Schaff Trend Cycle
This lesson will cover the following
- Explanation and calculation
- How to interpret this indicator
- Trading signals generated by the indicator
The Schaff Trend Cycle is a method developed by Doug Schaff in the 1990s, based on the concept that trends exhibit repeating high and low patterns, or cycles. It represents a modified MACD line that is processed through a modified stochastic algorithm and smoothed with Wilder’s smoothing to obtain the final Schaff Trend Cycle (STC) indicator. Its purpose is to identify the direction in which a trend cycle is moving and the possible peaks and bottoms within that cycle.
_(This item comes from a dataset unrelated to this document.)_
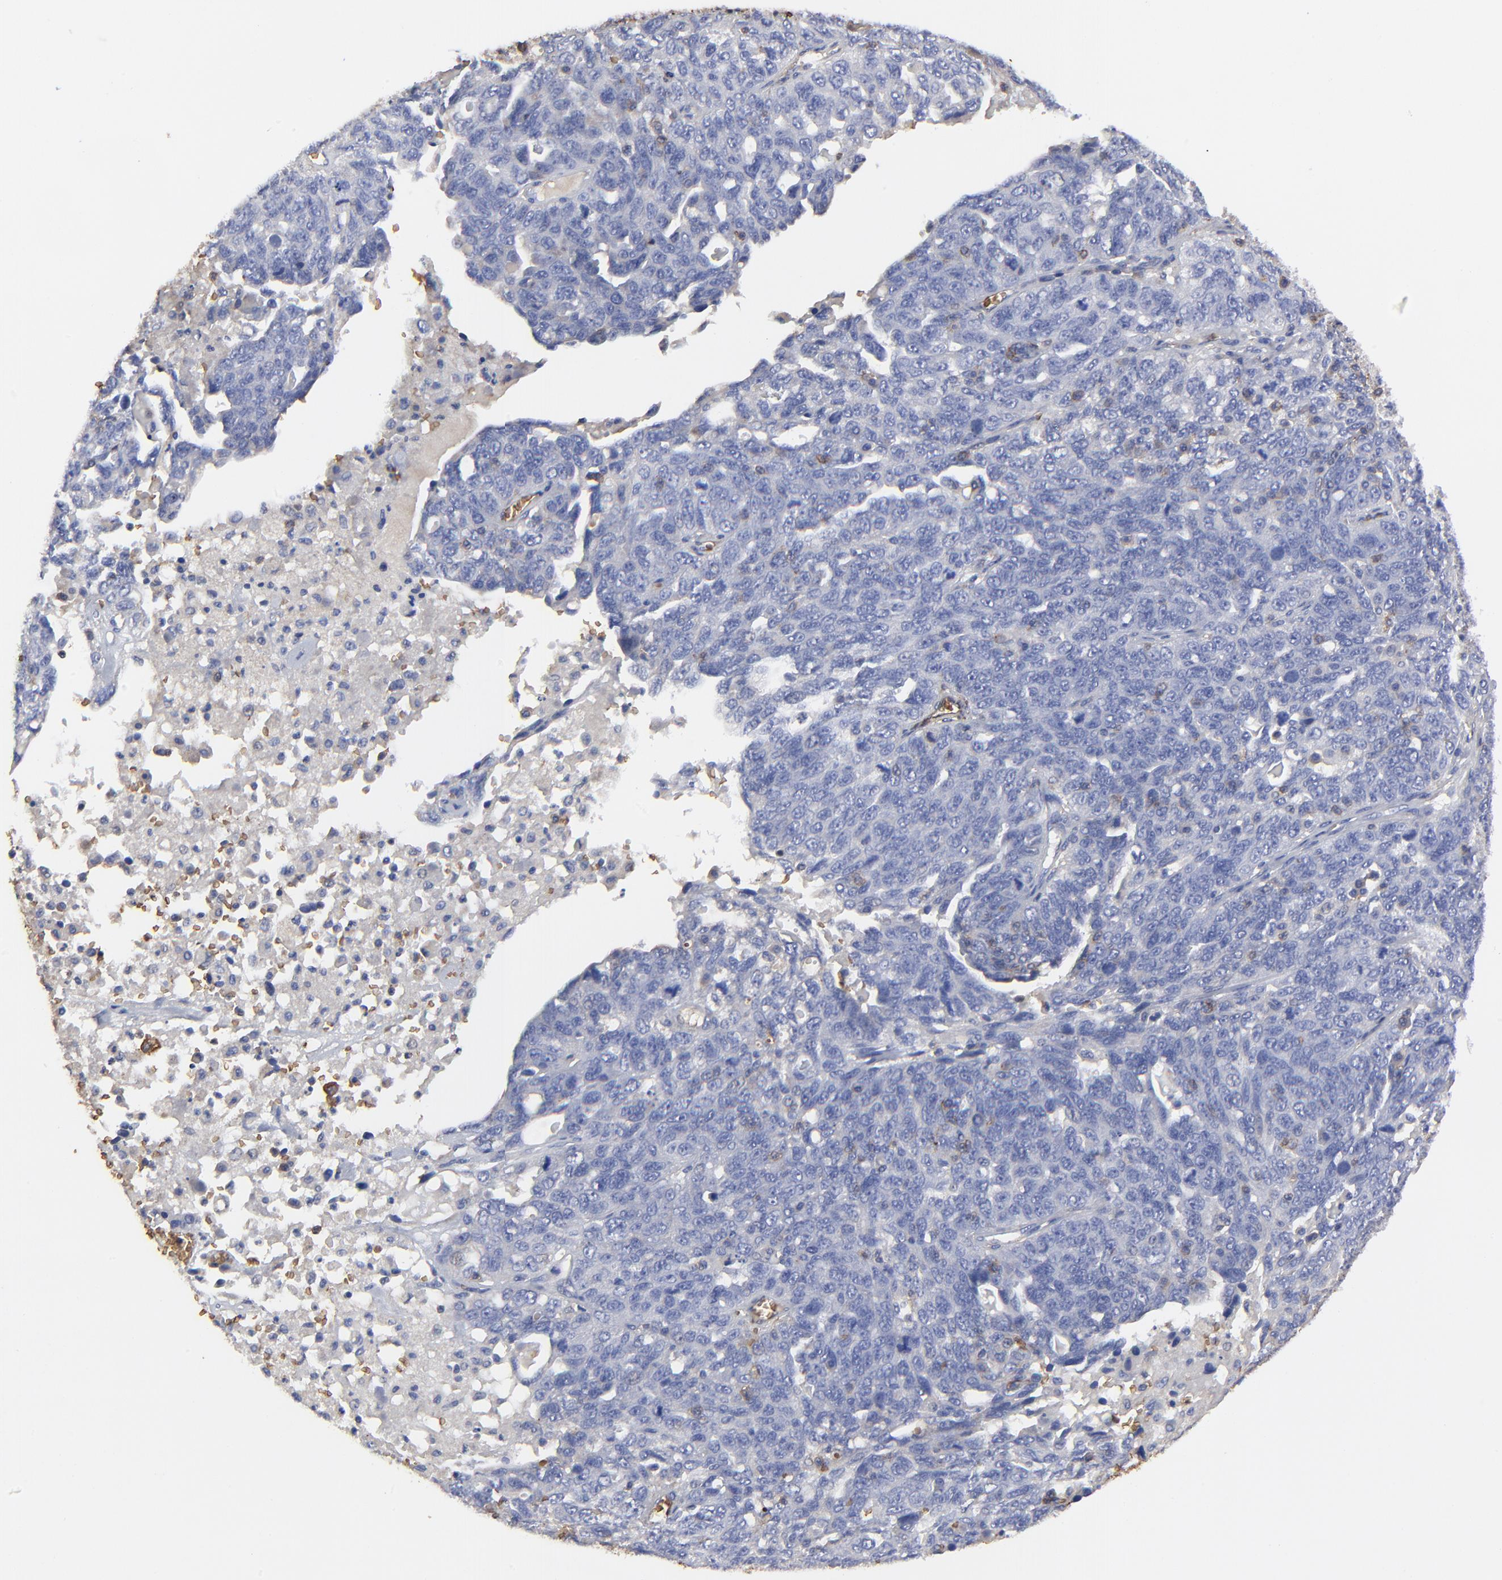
{"staining": {"intensity": "negative", "quantity": "none", "location": "none"}, "tissue": "ovarian cancer", "cell_type": "Tumor cells", "image_type": "cancer", "snomed": [{"axis": "morphology", "description": "Cystadenocarcinoma, serous, NOS"}, {"axis": "topography", "description": "Ovary"}], "caption": "Tumor cells are negative for brown protein staining in ovarian serous cystadenocarcinoma.", "gene": "PAG1", "patient": {"sex": "female", "age": 71}}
Three input values are used with the STC:
– Sh: short-term Exponential Moving Average with a default period of 23
– Lg: long-term Exponential Moving Average with a default period of 50
– Cycle: set at half the cycle length with a default value of 10.
The STC is calculated in the following order:
First, the 23-period and 50-period EMAs, along with the MACD value, are calculated:
EMA1 = EMA (Close, Short Length);
EMA2 = EMA (Close, Long Length);
MACD = EMA1 – EMA2.
Second, the 10-period stochastic of the MACD values is calculated:
%K (MACD) = %KV (MACD, 10);
%D (MACD) = %DV (MACD, 10);
Schaff = 100 x (MACD – %K (MACD)) / (%D (MACD) – %K (MACD)).
When the STC indicator is decreasing, it suggests that the trend cycle is falling, while the price tends to stabilise or follow the cycle to the downside.
When the STC indicator is increasing, it suggests that the trend cycle is rising, while the price tends to stabilise or follow the cycle to the upside.